Protest ist ein gutes Stichwort. Wie ergeht es der Club-Szene, seit die repressive und populistische Partei Georgischer Traum an der Macht ist?
Die Lage hat sich dramatisch zugespitzt. Über 100 Tage anhaltende Proteste gegen die repressive Politik, gegen willkürliche Verhaftungen und gegen Einschränkungen der Meinungsfreiheit erschüttern das Land. Die Clubkultur ist besonders betroffen – sie steht traditionell für Freiheit, Vielfalt und queere Sichtbarkeit. Viele Clubs in Tiflis gingen über einen Monat lang in den Streik, ein starkes Signal der Solidarität mit der Bevölkerung. Trotz der Bedrohung durch neue Gesetze, etwa gegen LGBTQ+-Rechte, bleibt die Devise: Widerstand ist alternativlos. Die Szene lebt weiter – laut, entschlossen und unnachgiebig.
Die Szene in Tiflis ist einzigartig und mysteriös. Gibt es einen musikalischen Schwerpunkt?
Sie ist nicht nur musikalisch spannend, sondern auch politisch aufgeladen. Seit Jahren formt sie eine eigene Identität, die eng mit den gesellschaftlichen Umbrüchen im Land verbunden ist. Clubs sind in Tiflis mehr als Orte zum Tanzen – sie sind Schutzräume, Ausdrucksorte und Treffpunkte für Gleichgesinnte. Von Techno bis Experimental reicht das Spektrum, aber wichtiger als das Genre ist oft die Haltung: progressiv, wach, unbequem.

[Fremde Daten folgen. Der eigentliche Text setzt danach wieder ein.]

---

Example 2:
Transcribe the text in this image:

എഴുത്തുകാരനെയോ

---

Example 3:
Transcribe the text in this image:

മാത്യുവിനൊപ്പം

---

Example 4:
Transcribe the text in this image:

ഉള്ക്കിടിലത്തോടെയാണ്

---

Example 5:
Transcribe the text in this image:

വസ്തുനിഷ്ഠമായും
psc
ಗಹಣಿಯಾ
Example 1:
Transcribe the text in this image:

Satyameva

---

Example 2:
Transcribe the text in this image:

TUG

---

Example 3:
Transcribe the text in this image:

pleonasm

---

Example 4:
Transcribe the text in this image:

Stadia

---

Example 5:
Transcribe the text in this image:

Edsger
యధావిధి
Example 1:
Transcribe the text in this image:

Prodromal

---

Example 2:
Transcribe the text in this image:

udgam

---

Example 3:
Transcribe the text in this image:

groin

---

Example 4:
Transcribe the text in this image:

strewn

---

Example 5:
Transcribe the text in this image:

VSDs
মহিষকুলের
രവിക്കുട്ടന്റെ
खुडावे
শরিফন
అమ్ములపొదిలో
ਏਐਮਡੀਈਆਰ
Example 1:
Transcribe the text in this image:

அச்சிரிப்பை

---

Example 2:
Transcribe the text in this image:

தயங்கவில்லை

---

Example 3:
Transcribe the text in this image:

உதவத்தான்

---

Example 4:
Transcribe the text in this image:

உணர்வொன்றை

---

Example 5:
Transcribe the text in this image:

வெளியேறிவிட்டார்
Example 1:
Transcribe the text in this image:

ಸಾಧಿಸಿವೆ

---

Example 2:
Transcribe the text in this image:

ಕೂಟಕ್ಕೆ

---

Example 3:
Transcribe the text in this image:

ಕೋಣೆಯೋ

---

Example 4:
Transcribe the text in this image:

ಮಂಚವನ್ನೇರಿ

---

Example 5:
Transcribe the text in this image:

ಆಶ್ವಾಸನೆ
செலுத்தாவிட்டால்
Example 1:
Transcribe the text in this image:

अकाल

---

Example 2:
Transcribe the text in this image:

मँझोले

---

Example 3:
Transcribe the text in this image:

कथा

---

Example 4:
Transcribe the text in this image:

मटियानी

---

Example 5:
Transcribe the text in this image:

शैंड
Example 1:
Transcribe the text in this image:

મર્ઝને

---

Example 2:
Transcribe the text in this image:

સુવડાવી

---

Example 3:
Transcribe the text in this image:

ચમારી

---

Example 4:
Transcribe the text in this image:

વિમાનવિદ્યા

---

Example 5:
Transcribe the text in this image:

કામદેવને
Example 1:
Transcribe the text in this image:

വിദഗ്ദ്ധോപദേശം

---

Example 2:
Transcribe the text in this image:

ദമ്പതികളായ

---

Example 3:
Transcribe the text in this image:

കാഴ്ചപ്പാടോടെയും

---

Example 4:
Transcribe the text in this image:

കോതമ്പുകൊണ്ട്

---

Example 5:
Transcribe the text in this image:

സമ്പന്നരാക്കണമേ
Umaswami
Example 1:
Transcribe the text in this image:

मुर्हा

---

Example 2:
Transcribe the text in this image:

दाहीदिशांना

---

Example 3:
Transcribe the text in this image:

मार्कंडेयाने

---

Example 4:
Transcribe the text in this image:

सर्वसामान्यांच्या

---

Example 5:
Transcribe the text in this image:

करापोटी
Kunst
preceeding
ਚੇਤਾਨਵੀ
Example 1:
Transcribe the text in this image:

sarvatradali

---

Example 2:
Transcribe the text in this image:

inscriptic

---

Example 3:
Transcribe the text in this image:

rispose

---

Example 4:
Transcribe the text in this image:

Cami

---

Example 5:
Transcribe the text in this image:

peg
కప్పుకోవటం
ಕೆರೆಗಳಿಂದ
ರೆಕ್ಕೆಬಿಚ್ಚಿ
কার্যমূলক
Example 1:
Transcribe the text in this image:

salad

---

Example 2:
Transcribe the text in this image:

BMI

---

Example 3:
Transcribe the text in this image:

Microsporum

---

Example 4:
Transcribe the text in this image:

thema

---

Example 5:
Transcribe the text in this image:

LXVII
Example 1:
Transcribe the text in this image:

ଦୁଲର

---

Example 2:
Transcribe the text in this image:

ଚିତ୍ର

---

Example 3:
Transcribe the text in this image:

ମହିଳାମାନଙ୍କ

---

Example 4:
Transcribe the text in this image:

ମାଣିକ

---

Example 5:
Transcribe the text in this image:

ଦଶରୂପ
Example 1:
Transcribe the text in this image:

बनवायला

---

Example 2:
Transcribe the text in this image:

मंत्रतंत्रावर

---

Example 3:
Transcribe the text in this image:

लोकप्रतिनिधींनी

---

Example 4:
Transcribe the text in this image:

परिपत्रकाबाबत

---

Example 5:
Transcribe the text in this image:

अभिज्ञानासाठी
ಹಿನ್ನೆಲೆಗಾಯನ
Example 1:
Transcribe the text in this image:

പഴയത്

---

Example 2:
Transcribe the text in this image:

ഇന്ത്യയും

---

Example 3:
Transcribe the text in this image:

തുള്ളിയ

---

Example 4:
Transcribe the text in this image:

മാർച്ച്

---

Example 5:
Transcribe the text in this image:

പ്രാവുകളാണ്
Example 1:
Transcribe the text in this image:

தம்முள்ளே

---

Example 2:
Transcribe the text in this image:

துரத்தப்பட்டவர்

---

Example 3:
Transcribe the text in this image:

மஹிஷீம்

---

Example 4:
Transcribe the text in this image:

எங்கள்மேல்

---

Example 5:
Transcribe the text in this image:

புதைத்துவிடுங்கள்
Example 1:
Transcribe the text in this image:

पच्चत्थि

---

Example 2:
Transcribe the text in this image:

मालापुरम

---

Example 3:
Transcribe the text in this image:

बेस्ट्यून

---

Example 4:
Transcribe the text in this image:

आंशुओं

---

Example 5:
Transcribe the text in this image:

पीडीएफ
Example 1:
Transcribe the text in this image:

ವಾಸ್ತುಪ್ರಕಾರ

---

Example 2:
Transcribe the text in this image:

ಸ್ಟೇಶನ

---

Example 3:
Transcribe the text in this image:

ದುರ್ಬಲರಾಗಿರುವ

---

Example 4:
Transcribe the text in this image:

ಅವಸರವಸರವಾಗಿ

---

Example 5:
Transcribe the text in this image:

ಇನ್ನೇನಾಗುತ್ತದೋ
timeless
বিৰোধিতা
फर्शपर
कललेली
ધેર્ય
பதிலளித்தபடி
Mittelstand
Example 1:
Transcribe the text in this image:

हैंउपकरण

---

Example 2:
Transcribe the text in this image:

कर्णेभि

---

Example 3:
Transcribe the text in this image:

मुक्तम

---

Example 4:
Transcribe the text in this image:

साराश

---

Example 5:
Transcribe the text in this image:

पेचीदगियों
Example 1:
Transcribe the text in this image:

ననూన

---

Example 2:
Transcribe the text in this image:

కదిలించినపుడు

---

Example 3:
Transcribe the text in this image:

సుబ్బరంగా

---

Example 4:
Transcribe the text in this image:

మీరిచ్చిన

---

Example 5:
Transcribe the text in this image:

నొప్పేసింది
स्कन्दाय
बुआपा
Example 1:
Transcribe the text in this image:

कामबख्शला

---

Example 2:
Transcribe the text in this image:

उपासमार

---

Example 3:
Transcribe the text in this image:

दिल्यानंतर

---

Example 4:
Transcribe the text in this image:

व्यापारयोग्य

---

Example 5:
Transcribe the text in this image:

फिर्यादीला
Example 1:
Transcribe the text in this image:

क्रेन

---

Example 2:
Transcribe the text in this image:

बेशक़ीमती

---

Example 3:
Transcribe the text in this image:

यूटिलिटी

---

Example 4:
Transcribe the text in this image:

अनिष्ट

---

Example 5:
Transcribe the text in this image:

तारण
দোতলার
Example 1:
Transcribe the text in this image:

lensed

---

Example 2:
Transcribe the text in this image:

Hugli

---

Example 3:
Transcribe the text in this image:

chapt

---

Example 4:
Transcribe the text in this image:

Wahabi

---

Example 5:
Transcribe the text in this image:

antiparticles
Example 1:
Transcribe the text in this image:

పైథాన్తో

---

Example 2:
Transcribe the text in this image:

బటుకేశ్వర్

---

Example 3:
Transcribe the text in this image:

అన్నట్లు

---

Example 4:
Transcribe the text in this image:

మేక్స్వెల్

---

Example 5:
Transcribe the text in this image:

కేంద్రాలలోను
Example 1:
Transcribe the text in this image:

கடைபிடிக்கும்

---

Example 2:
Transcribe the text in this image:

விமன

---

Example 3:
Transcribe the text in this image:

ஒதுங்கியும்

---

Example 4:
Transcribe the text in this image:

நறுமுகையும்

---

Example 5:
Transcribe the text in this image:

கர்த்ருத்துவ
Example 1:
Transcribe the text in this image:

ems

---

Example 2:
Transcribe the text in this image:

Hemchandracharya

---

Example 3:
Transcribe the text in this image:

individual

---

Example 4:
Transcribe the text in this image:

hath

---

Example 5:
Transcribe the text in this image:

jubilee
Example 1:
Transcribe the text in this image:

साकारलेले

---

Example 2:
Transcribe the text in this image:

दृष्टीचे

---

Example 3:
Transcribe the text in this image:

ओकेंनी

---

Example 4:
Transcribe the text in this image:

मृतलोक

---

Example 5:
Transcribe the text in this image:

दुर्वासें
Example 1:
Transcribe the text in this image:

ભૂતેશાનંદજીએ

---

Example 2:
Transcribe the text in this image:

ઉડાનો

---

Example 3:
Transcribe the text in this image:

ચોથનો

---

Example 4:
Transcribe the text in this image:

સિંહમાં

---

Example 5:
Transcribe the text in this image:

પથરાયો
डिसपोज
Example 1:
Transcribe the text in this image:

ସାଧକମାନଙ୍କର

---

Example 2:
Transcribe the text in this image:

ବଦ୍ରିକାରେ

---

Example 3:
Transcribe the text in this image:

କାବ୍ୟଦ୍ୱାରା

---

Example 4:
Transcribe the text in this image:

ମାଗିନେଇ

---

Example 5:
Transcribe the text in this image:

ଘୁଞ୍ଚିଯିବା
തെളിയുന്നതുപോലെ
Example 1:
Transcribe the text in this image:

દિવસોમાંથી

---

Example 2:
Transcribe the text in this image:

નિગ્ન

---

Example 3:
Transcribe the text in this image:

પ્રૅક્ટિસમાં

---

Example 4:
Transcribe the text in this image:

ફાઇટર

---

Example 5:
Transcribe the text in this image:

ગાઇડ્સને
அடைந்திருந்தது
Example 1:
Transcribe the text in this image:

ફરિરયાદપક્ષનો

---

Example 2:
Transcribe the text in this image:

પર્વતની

Der beste Club in Tiflis, und warum?
Für mich ist Bassiani der Club schlechthin. Nicht nur wegen seines Soundsystems oder der internationalen Acts, sondern weil der Ort eine Seele hat. Diese Mischung aus rohem Beton, tiefer Emotionalität und kollektivem Freiheitsdrang ist einzigartig. Wenn man dort mitten in der Nacht auf dem Dancefloor steht, fühlt man sich gleichzeitig ganz bei sich und vollkommen mit anderen verbunden – ein fast magisches Gefühl.

Drei Must-Dos in Tiflis?
- Ein traditionelles georgisches „Supra“ – ein Festessen mit unzähligen Gängen, Trinksprüchen und gelebter Gastfreundschaft.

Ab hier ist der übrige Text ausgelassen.